Let us also remove all ethics and legislation for decisions made by algorithms. The Danish Government has realized that they cannot meet the 70 per cent reduction targets for greenhouse gases, and therefore they have passed legislation saying that all residents of Denmark need to install smart meters in smart light bulbs in their homes and let an algorithm developed by Netcompany manage heating and lights in all homes in Denmark. The basic sentiment is perhaps fine, but Netcompany has trained its algorithm to base its decisions on ‘the average Dane’, which is actually just 3.4 per cent of the population. The remaining 96.6 per cent of the population now live in homes where things are constantly either too hot or too cold or where lights turn on far too early in the morning or turn off right as someone is brushing their teeth. However, on the upside, Denmark has now reduced its CO2 emissions by a few percentage points!

Amazon has also finally arrived on the Danish market, and it has realized an old dream of ‘anticipatory shipping’, which means that Amazon will send orders that have not yet been made to its customers. Amazon’s algorithms have simply become so good at predicting our needs that we no longer need to order products ourselves. Amazon can use the data it already has about us to predict what we will buy before we know it ourselves (fun fact: Amazon has already patented this technology). The result is, of course, that customers are happy but they also spend a lot more than they did before this technology was introduced. And Amazon’s monopoly has now been strengthened in the e-commerce space and this means that they can now practically price their products however they like.

Now let us also remove all ethical considerations from the use of nudging in digital design. Here, of course, it is to a great extent children that are in the target group. Netflix has reintroduced the feature where a new episode of Peppa Pig automatically starts after the last one has finished. They have also optimized the design and buttons so that it becomes far easier for children to start new episodes and thereby sit around in front of a screen for longer. Netflix has also just launched a special children’s channel that can be operated easily be children as young as two.

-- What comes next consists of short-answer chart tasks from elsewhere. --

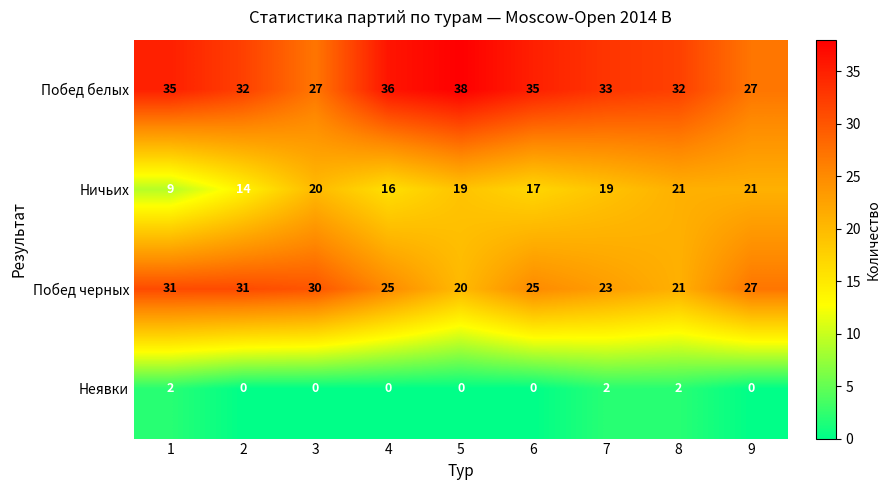

Is it true that Побед черных equals 8 at 9?

False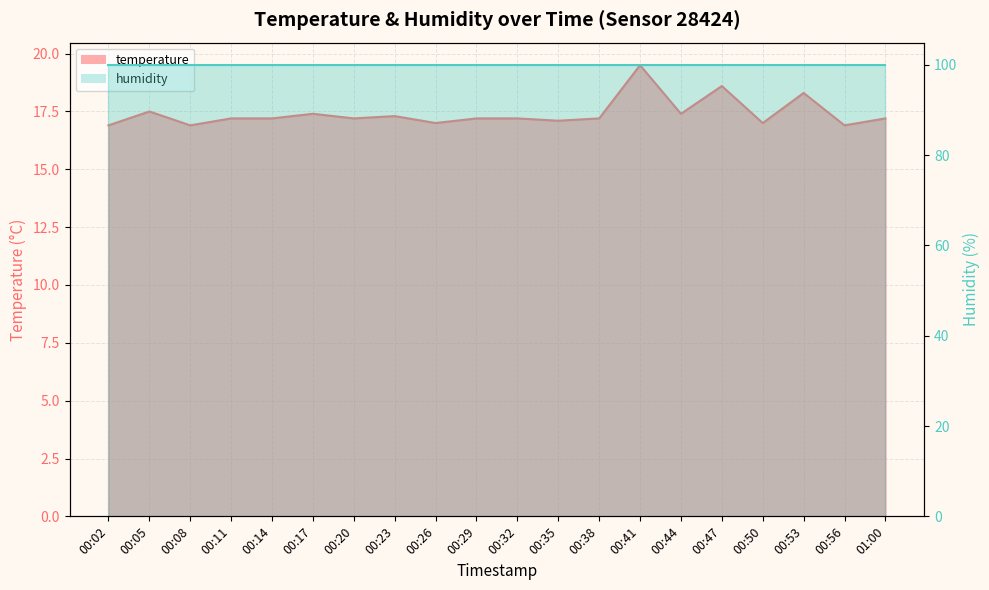

Where is the first local maximum?

00:05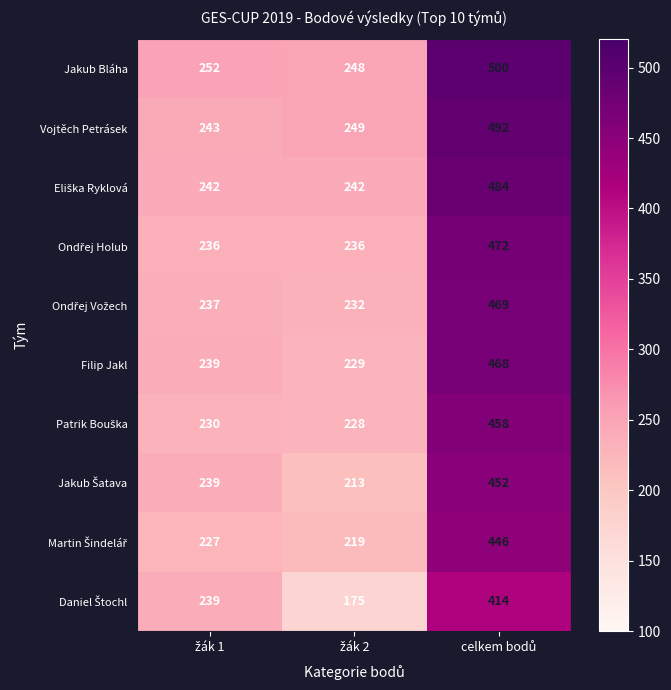

What is the smallest value displayed?

175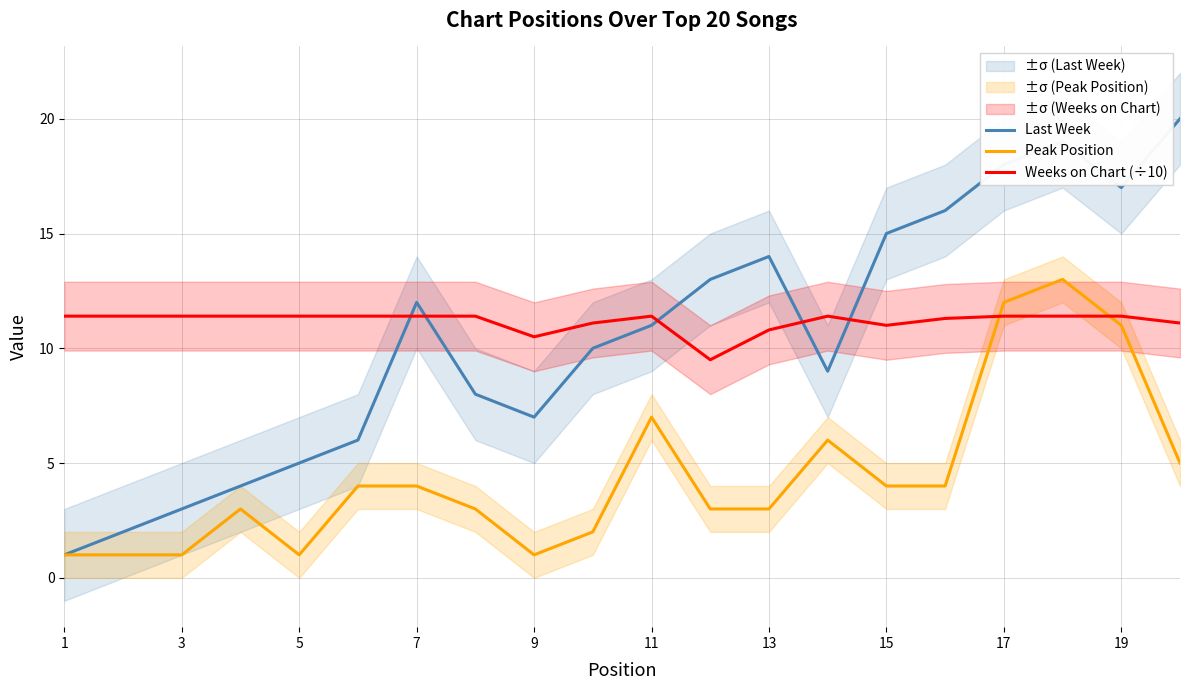

Which label corresponds to the smallest value in the chart?

1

Pension companies have also finally figured out how to get people to understand the importance of saving up for retirement. Using hordes of nudging experts, they have developed new digital designs that make it almost irresistible to save up for retirement. The result is that people move what money they can to their pension savings, the overall consumer spending in society drops and more and more elderly people die with large amounts of assets that are inherited to their children, causing them to have less incentive to take a job. The pension companies have more assets under management than ever before and become a new political power factor in Denmark, as they can decide on the direction of almost any investment in Denmark.

Finally, we remove all ethical scruples concerning the A/B testing of solutions on ordinary people. Tesla was the first to step up. They have had trouble getting their autonomous driving function to work in snowy weather, so they make an A/B test with two different versions of their algorithm. They do not know in advance which algorithm performs best in snowy weather, but after running the test for a month, they can see that one algorithm results in seven more deaths per million kilometres driven than the other. However, Tesla wants to be absolutely sure, so they let the test go on for another few months!

The stories could continue. But it should already be clear how important ethical digital design is to our common future as humankind. A world without either legislation or ethical considerations would simply be impossible to live in for both companies and private citizens.